■ Exercise description ■
Find the string "cells" in the listing and report every line that has it.
++++++
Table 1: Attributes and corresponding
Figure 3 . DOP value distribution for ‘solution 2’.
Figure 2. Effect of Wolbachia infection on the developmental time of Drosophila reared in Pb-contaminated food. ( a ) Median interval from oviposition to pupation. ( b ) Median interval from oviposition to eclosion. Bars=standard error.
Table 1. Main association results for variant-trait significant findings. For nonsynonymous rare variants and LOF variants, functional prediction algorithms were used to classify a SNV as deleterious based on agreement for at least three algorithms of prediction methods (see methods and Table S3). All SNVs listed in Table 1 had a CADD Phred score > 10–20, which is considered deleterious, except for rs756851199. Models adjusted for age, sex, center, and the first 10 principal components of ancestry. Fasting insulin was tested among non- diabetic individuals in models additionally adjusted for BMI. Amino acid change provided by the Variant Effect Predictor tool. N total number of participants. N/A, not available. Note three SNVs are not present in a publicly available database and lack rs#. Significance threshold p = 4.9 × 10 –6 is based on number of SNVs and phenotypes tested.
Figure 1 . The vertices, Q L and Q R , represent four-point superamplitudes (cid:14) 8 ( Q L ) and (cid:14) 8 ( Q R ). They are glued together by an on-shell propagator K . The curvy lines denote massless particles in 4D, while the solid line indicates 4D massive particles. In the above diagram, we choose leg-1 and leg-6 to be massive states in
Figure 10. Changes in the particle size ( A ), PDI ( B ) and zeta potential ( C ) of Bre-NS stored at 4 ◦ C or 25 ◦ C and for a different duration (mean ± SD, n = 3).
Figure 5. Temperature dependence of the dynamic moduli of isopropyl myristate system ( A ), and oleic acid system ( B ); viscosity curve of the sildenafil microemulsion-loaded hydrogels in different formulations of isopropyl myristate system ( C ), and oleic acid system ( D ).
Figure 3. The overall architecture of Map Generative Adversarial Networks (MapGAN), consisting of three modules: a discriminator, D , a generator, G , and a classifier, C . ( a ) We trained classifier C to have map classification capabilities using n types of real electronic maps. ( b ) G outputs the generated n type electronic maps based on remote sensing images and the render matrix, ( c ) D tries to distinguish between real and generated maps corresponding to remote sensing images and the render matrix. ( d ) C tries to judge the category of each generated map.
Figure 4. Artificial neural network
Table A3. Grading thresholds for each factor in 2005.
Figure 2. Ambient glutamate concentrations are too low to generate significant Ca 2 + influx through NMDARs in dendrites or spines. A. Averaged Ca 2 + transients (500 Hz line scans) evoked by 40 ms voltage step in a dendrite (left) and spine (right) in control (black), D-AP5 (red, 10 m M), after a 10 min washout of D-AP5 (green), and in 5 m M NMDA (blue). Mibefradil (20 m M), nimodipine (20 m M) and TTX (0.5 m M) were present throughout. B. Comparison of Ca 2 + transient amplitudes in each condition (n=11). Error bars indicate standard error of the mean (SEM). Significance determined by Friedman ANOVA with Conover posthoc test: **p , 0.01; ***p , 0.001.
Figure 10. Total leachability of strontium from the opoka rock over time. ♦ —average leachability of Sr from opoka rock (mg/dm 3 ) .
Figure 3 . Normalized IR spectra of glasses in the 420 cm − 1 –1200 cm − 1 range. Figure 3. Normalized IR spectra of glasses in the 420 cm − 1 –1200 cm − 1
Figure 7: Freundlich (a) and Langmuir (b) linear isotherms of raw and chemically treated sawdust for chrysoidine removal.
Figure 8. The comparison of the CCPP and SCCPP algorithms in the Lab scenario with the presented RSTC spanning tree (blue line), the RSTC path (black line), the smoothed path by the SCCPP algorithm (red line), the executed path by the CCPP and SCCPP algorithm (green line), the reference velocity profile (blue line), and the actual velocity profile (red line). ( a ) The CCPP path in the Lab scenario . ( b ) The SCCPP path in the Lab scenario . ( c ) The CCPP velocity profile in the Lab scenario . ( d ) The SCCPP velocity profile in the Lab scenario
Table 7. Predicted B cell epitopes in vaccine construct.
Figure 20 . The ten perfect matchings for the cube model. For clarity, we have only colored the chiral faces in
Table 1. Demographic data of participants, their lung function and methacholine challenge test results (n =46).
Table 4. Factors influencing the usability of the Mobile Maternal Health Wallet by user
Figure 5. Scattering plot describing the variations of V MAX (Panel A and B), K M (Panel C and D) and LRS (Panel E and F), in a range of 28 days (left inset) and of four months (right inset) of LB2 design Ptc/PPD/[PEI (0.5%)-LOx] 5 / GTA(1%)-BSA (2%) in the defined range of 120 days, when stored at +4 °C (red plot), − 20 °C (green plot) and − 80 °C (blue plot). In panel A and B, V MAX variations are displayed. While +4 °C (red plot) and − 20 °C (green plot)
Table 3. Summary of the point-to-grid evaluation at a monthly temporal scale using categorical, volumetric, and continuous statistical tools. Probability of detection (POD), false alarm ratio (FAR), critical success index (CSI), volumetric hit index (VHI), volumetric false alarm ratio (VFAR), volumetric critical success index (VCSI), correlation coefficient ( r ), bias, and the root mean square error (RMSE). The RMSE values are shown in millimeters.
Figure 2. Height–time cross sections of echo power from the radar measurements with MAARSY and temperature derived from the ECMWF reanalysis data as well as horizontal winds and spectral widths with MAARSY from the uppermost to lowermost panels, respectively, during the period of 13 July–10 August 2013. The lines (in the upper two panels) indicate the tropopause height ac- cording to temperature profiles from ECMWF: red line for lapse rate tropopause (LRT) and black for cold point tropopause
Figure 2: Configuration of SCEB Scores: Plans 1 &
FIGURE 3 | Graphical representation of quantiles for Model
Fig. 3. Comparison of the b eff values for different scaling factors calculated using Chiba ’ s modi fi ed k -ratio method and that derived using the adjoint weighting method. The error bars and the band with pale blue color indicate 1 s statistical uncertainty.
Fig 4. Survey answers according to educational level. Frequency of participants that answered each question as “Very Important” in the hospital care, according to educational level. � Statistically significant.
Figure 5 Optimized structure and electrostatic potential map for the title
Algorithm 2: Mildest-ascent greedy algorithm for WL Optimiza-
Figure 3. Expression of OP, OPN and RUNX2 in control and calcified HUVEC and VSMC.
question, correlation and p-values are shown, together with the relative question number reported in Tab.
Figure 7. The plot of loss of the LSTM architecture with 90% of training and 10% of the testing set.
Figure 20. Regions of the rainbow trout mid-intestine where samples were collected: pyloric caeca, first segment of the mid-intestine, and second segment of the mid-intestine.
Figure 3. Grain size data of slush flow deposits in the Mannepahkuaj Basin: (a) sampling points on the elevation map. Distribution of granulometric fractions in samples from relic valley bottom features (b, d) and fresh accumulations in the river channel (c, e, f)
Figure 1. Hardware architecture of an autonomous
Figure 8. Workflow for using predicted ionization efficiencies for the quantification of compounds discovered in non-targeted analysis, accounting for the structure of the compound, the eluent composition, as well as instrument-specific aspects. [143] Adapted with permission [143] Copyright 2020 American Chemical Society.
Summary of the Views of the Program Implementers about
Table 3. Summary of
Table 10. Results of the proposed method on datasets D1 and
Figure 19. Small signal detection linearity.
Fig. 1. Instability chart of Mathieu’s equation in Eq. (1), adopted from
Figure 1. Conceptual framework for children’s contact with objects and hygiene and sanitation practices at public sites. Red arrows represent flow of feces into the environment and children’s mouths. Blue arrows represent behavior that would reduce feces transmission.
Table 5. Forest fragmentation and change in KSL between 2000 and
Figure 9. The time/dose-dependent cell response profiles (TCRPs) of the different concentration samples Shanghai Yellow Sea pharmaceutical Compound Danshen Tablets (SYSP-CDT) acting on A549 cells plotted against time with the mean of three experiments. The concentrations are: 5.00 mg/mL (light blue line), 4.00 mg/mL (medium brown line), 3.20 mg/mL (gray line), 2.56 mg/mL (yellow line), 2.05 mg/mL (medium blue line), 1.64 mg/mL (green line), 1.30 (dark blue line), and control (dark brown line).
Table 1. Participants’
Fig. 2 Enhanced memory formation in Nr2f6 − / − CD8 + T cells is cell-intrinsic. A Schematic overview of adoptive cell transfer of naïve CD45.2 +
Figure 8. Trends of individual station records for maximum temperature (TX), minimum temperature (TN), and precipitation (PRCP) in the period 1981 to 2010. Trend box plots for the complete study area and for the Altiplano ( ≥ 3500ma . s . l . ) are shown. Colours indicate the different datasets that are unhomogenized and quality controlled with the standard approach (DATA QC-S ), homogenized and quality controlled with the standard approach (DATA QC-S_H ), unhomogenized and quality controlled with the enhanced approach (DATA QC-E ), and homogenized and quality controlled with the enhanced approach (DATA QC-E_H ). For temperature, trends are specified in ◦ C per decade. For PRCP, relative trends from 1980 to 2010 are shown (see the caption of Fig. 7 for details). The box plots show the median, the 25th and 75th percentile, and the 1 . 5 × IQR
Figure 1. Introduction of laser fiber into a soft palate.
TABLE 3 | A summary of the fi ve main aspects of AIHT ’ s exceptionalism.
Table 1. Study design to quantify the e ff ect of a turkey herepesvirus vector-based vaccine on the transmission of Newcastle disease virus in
++++++
■ Completed task ■
Figure 9. The time/dose-dependent cell response profiles (TCRPs) of the different concentration samples Shanghai Yellow Sea pharmaceutical Compound Danshen Tablets (SYSP-CDT) acting on A549 cells plotted against time with the mean of three experiments. The concentrations are: 5.00 mg/mL (light blue line), 4.00 mg/mL (medium brown line), 3.20 mg/mL (gray line), 2.56 mg/mL (yellow line), 2.05 mg/mL (medium blue line), 1.64 mg/mL (green line), 1.30 (dark blue line), and control (dark brown line).
Fig. 2 Enhanced memory formation in Nr2f6 − / − CD8 + T cells is cell-intrinsic. A Schematic overview of adoptive cell transfer of naïve CD45.2 +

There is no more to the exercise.